Estados Unidos comenzó a aplicar este viernes un nuevo esquema de aranceles de entre el 10% y el 12,5% sobre productos importados desde 60 países, tras el vencimiento del régimen temporal que había implementado la administración de Donald Trump. Según informó Infobae, las nuevas tarifas buscan incentivar a los socios comerciales a fortalecer los controles contra la importación de bienes elaborados con trabajo forzoso.
La medida fue oficializada por la Oficina del Representante Comercial de Estados Unidos (USTR), que sostuvo que los países alcanzados concentran cerca del 99,4% de las importaciones estadounidenses y que las nuevas tarifas responden a investigaciones sobre la aplicación insuficiente de normas para impedir el ingreso de productos fabricados bajo explotación laboral.

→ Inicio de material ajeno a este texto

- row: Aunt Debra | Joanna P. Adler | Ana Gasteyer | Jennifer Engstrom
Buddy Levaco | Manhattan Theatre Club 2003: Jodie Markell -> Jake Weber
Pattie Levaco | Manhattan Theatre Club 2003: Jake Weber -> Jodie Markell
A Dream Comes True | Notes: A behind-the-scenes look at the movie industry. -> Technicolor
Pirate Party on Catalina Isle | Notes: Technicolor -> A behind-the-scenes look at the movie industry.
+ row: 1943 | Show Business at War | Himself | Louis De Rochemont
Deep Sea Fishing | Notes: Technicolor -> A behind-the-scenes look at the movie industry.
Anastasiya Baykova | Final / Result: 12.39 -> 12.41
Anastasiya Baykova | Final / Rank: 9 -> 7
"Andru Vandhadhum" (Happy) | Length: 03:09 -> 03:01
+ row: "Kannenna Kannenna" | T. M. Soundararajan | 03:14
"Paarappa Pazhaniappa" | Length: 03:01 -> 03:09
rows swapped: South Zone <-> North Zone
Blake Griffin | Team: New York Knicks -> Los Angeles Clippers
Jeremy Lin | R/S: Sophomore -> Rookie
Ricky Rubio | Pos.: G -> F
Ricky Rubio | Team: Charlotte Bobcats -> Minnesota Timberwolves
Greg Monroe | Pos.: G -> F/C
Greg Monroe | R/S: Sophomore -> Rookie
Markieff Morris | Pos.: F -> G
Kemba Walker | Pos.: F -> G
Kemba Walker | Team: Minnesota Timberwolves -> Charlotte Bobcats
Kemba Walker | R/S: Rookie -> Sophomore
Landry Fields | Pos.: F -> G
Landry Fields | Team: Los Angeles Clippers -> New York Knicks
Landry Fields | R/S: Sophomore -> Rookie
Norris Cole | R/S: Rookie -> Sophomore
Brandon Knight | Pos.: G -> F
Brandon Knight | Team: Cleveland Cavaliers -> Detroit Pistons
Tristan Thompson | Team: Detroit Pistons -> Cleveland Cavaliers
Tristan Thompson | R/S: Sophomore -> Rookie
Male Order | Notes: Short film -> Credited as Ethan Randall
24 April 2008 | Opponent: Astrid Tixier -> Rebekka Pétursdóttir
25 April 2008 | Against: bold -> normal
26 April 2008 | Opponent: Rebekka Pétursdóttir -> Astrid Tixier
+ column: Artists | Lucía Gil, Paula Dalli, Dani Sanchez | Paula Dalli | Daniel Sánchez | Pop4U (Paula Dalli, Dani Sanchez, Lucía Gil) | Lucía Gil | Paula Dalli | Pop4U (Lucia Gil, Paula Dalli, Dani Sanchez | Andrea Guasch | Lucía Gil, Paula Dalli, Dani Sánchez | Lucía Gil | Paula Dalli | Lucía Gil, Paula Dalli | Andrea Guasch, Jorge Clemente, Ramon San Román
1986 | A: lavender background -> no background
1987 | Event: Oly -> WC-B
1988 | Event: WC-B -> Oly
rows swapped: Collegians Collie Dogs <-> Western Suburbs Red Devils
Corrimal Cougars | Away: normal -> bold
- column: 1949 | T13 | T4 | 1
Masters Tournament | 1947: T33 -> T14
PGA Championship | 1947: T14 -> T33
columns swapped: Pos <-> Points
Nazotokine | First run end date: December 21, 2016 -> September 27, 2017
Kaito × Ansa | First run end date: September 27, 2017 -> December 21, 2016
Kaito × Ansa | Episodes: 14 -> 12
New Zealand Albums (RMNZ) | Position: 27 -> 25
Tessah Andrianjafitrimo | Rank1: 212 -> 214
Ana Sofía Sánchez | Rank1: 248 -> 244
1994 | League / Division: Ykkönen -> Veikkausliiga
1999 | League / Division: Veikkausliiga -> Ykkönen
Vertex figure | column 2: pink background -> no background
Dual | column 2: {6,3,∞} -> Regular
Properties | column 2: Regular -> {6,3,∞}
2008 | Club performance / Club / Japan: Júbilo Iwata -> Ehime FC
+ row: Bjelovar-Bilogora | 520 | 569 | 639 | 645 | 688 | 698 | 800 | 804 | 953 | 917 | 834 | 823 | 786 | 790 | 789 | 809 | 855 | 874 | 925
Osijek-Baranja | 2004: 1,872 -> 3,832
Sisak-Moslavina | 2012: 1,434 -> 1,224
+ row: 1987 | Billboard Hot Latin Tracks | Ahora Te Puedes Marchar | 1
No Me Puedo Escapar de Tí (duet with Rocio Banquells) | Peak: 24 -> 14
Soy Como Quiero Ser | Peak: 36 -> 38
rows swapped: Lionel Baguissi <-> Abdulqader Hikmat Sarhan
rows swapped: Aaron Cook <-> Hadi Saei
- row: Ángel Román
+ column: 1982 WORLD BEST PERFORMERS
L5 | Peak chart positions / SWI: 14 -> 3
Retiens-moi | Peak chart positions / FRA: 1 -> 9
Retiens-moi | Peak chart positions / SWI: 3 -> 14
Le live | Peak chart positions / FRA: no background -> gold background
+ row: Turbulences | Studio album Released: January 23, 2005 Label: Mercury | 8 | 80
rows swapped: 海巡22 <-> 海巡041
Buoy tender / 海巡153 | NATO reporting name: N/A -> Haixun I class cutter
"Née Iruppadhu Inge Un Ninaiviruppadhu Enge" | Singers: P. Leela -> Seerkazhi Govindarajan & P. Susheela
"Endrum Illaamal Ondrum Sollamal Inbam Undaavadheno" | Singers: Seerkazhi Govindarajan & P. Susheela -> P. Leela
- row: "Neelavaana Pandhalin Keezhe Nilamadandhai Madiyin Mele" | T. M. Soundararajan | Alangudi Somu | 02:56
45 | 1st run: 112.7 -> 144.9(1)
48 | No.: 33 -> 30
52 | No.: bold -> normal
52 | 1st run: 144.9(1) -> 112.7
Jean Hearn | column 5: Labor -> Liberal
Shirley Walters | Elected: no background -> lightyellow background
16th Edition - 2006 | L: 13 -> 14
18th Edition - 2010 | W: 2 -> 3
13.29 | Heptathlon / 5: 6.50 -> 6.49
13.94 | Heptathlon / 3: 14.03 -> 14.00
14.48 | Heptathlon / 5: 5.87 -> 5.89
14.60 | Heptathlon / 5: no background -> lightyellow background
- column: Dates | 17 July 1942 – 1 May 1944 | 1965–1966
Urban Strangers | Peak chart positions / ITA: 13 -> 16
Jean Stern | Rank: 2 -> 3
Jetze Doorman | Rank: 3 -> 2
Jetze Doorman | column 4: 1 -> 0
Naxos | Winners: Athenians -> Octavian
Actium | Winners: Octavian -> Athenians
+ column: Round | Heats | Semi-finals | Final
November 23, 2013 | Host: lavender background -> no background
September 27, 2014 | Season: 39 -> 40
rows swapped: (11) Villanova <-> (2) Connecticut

El organismo explicó que la tarifa del 10% corresponde a los países que cuentan con prohibiciones para importar bienes producidos con trabajo forzoso o que asumieron compromisos para reforzar esos controles mediante acuerdos comerciales. Entre ellos figuran Argentina, Canadá, México, India, Indonesia, Malasia, Bangladesh, Ecuador, Guatemala, Honduras, El Salvador, Pakistán, Sri Lanka, Trinidad y Tobago y Reino Unido, entre otros.
En el caso de algunos productos provenientes de la Unión Europea, Japón, Corea del Sur, Taiwán y Suiza, las tarifas oscilan entre el 10% y el 12,5%, mientras que otras economías investigadas quedaron sujetas al arancel máximo previsto por la normativa.
China no forma parte de este esquema porque mantiene un régimen comercial específico con Estados Unidos, sujeto a otras disposiciones arancelarias vigentes.

Según informó Infobae, la administración estadounidense recurrió a la Sección 301 de la Ley de Comercio de 1974 para implementar las nuevas medidas. Esa legislación autoriza al Gobierno a imponer restricciones comerciales cuando considera que determinados países desarrollan prácticas comerciales injustificadas, irrazonables o discriminatorias.
El representante comercial estadounidense, Jamieson Greer, defendió la decisión y sostuvo que el objetivo es impulsar estándares internacionales más exigentes para combatir la explotación laboral.
“Estados Unidos ha tenido una prohibición de importación de trabajo forzoso durante casi un siglo y la aplica rigurosamente; ya es hora de que nuestros socios comerciales hagan lo mismo”, afirmó el funcionario.
El nuevo esquema reemplaza los aranceles generales del 10% que la Casa Blanca había aplicado de manera provisoria mientras buscaba una alternativa legal luego de un fallo de la Corte Suprema de Estados Unidos, que limitó la capacidad del Poder Ejecutivo para imponer determinados gravámenes sin intervención del Congreso.
La medida contempla algunas excepciones. Quedaron excluidos productos como petróleo, gas y fertilizantes, además de los bienes que ingresan bajo las condiciones de libre comercio previstas en el Tratado entre Estados Unidos, México y Canadá (USMCA).
Los aranceles serán abonados inicialmente por las empresas estadounidenses que importan esos productos. En muchos casos, parte de ese costo puede trasladarse al precio final que pagan los consumidores, aunque la administración Trump sostiene que el objetivo principal es modificar las políticas comerciales y laborales de los países alcanzados.

La USTR también confirmó que algunos gobiernos modificaron su legislación durante el proceso de evaluación y consiguieron reducir el impacto de las nuevas tarifas. Uno de los casos mencionados fue India, que inicialmente enfrentaba un arancel del 12,5%, pero finalmente quedó comprendida dentro del grupo que abonará el 10%.
En paralelo, Estados Unidos mantiene abiertas otras investigaciones comerciales para determinar si 16 países incurrieron en prácticas de sobreproducción que podrían perjudicar a empresas estadounidenses mediante una caída artificial de los precios internacionales.

El debate sobre esta política también involucra a organismos internacionales y entidades especializadas en derechos laborales. La Organización Internacional del Trabajo (OIT) estima que 27,6 millones de personas se encontraban en situación de trabajo forzoso en 2021 y considera que las restricciones comerciales pueden convertirse en una herramienta para combatir esa práctica, siempre que estén acompañadas por mecanismos efectivos de control y cumplimiento.